CGFT Business Model
CGFT is based on a secondary business model. CGFT uses credit guarantees as instruments for benefiting borrowers (Tajik small and medium enterprises – SMEs ) through intermediary vehicles (Partner Financial Institutions – PFIs). The model allows CGFT to ensure the balance of interests among its target groups, as on one hand the PFIs secure their loan portfolios and on the other hand the borrowers benefit from easier access to finance.

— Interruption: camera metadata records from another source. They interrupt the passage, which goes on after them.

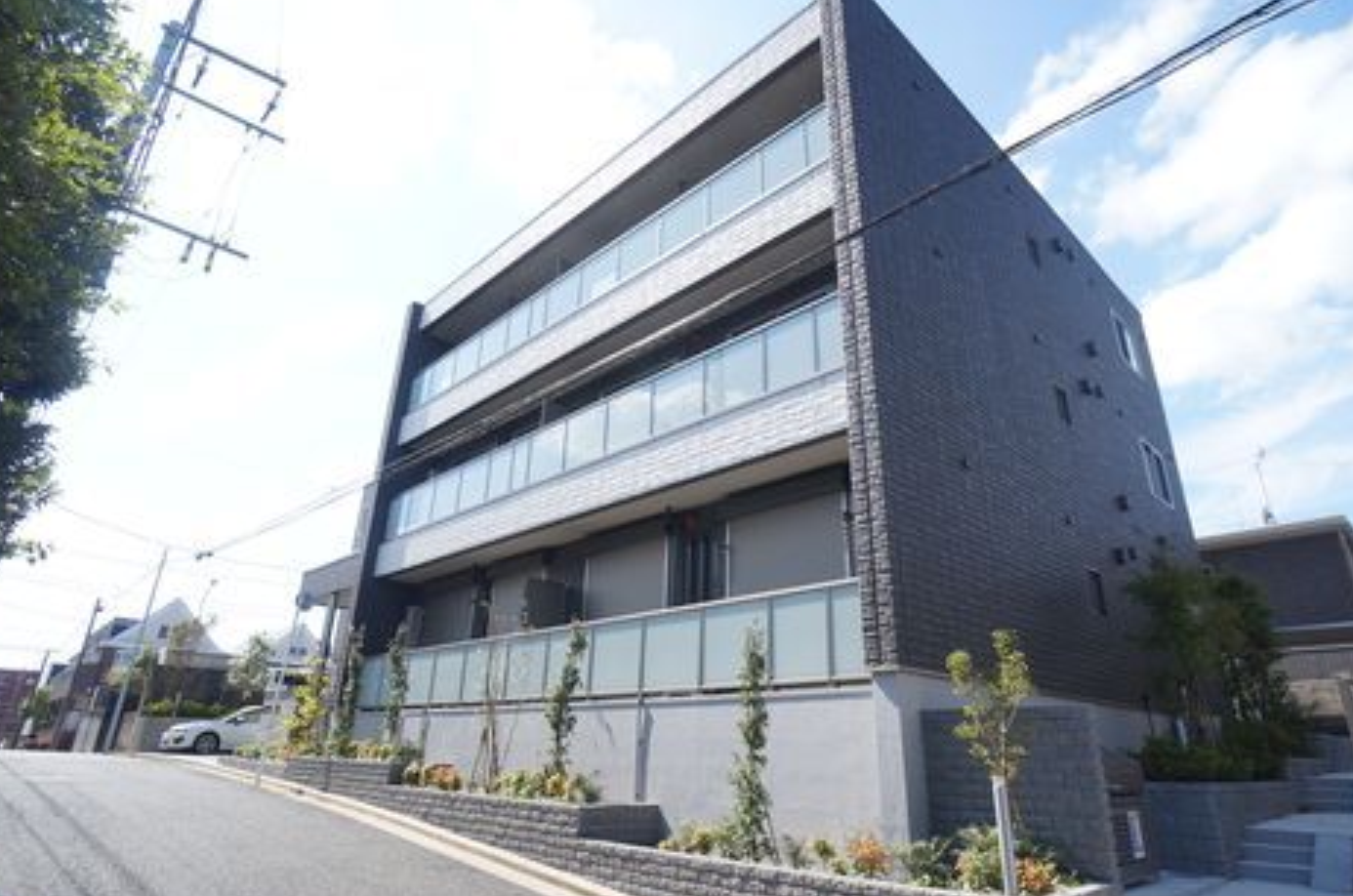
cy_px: 435
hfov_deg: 69.5
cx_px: 688
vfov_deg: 49.4
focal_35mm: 26
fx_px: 975
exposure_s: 1/125
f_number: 10
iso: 200
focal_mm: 16
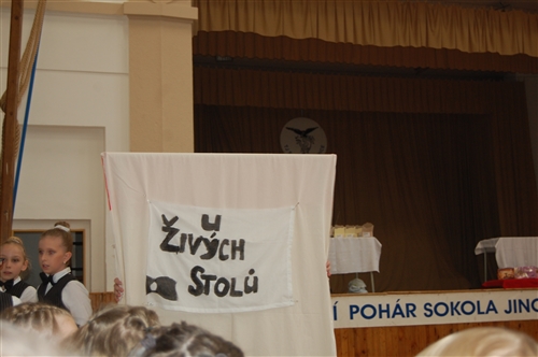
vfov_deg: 23.7
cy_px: 178
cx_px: 269
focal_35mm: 57
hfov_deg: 35.1
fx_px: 851
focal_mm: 38
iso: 400
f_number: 4.8
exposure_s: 1/60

The business model is verified by the success of its sister project – ACGF – Afghan Credit Guarantee Foundation. Based on lessons drawn from ACGF, CGFT relies on carefully selected PFIs and efficiency of its operations. Furthermore, the guarantee applications are checked against well-defined eligibility criteria developed in accordance with international best practice.
CGFT's financial viability is secured by its prominent international donors and specific German financial requirements of supervision. These conditions enable CGFT to be a reliable partner for PFIs with quick and uncomplicated payout mechanisms.
“Guarantee schemes share to a large extent in the banks risk, reducing its overall exposure. They provide additional qualitative information which completes the more financially-oriented analysis of the bank, allowing the latter to further improve its risk assessment... They are supervised and reliable financial intermediaries. The guarantee is a high quality collateral, usually available upon demand.”
“In many countries, Credit Guarantee Schemes (CGSs) represent a key policy tool to address the SME financing gap, while limiting the burden on public finances.”
“The World Bank Group estimates that up to 68 percent of formal SMEs in emerging markets are either unserved or underserved by financial institutions, with a resulting credit gap estimated to be close to $1 trillion.”